PROBLEM DETAILS:
Give back every entry exactly as it is written, but not the pictures.

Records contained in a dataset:
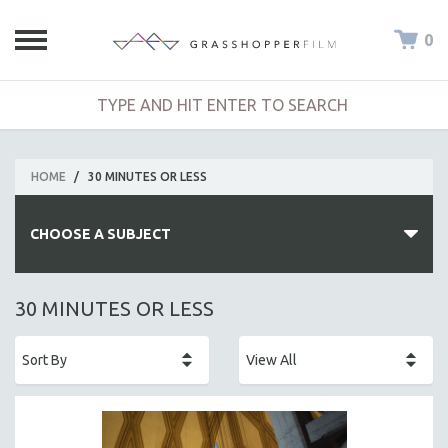
0
HOME
/
30 MINUTES OR LESS
CHOOSE A SUBJECT
ALL SUBJECTS
30 MINUTES OR LESS
ACADEMY AWARDS
AFRICA
AFRICAN-AMERICAN STUDIES
AGING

REPLY TO THE EXERCISE:
0
HOME
/
30 MINUTES OR LESS
CHOOSE A SUBJECT
ALL SUBJECTS
30 MINUTES OR LESS
ACADEMY AWARDS
AFRICA
AFRICAN-AMERICAN STUDIES
AGING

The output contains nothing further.